Третий «вектор», направленный вертикально вверх, можно интерпретировать не только как освобождение Духа Рошели от связывавшего его долга перед погибшими в цитадели, но и как избавление души от властвующих над ней в этом мире стихий. Тема четырех стихий, известных античной философии, неоднократно появляется в романе, соотносясь с самыми разными персонажами. Огонь — первое, что отчетливо видит Джон Ламприер, надевая очки, и первое, что врезалось в память младенцу-Септимусу в пылающей ро-шельской цитадели. Вода уносит в эпилоге пакетбот с Ламприером и Джульеттой и «Вендрагон» с его необычной командой и пассажирами; вода — последнее, на чем останавливается взор поднимающегося ввысь Септимуса. Стихия земли предстает в романе в облике подземного Зверя, пристанища Девятки. Воздух, «колыбель бесплотных душ», всецело принадлежит Летающему Человеку. Все четыре стихии объединяются в момент гибели Франсуа, неся возмездие предателю. Но кульминацией темы стихий является финальная сцена освобождения Септимуса из-под их власти, прорыв к божественной «пятой стихии» древних, «квинтэссенции», вечному нематериальному эфиру: «… небо распахнуло перед Септимусом свои долгожданные объятья. Слишком долго он блуждал меж двух стихий. <…> Воздух волнами накатывал на него, и он мчался вперед через полые извивы и спирали, стремящиеся к единственной неподвижной точке. Он поднимался вместе с маятником, взлетающим все выше и выше с каждым взмахом. <…> Он поднимался, пронзая слои воздуха, прогибающиеся и рвущиеся, пропуская его дальше, и гигантские дуги разворачивались восходящим зигзазом, необъятной улыбкой аллигатора, бесконечными ступенями зиккурата, на вершине которого нет никакого бога, а есть только ты сам, конец всего, цепочка неизвестных величин, низвергающаяся с небесных высот лестницей испытаний для бесчисленных претеритов, толпящихся внизу».

Записанные данные:
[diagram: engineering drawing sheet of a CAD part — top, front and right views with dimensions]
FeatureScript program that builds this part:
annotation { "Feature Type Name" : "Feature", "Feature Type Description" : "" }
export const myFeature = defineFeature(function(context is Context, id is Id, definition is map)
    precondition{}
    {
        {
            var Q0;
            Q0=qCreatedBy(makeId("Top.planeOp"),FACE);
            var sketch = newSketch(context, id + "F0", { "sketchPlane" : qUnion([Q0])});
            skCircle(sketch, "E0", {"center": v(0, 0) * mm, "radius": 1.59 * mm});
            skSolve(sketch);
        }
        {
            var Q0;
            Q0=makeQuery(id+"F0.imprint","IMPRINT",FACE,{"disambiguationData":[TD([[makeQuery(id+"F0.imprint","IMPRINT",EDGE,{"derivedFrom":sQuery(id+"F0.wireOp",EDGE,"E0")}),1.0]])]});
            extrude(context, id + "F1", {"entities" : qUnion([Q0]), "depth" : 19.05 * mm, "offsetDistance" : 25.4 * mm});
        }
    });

Цель задания:
Продолжите текст о четырёх стихиях в романе после его последнего предложения. Строки никак не связаны с текстом о четырёх стихиях в романе.

Ответ на задание:
Подробно проанализировать в объеме послесловия все мифологические, исторические, библейские и литературные аллюзии, присутствующие в тексте романа, к сожалению, не удастся. Невозможна здесь и исчерпывающая интерпретация весьма значимой для адекватного понимания романа символики имен и чисел. Приведем лишь несколько любопытных деталей, связанных с именами персонажей.
Во-первых, имена героинь «старшего поколения», так или иначе соотносящихся с материнским образом, представляют собой, по сути, вариации одного и того же имени: Марианна (мать Ламприера) — «зеркальное отражение» имени Анна-Мария (мать Септимуса); имя вдовы Нигля — Аннабель — происходит от той же основы. Казалось бы, из этого ряда выпадает Алиса де Вир; но если вспомнить о том, что роман Лоуренса Норфолка построен на многочисленных литературных аллюзиях, то можно проиллюстрировать это имя следующей цитатой:
«Вскоре Кролик заметил Алису.
— Эй, Мэри-Энн, — сердито крикнул он, — а ты что здесь делаешь?» (Л. Кэрролл, «Алиса в Стране чудес»)
Еще один пример исключительно важной смысловой нагрузки имен персонажей «Словаря Ламприера» — имя Септимус Прецепс. У слова «praeceps » в латинском языке выделяются следующие значения: 1) вперед или вниз головой; 2) стремительный, быстрый; 3) склоняющийся (к закату); 4) необдуманный, опрометчивый; 5) крутой, обрывистый; 6) круча, обрыв, пропасть; 7) крайняя опасность, критическое положение; 8) покатый, стремительно спускающийся; 9) высшая точка, вершина; 10) высшая степень, предел. Очевидно, что все эти значения расставляют дополнительные акценты в характеристике Летающего Человека.
Имя Септимус, означающее по-латыни «седьмой», не только сообщает о том, что Септимус Прецепс был седьмым по счету ребенком Франсуа Ламприера, но и включается в пласт сложной числовой символики романа. В ряде нумерологических систем смысл числа 7 соотносится с двумя последними значениями имени
Прецепс, олицетворяя собой идею завершенного цикла с единством материальных и духовных качеств.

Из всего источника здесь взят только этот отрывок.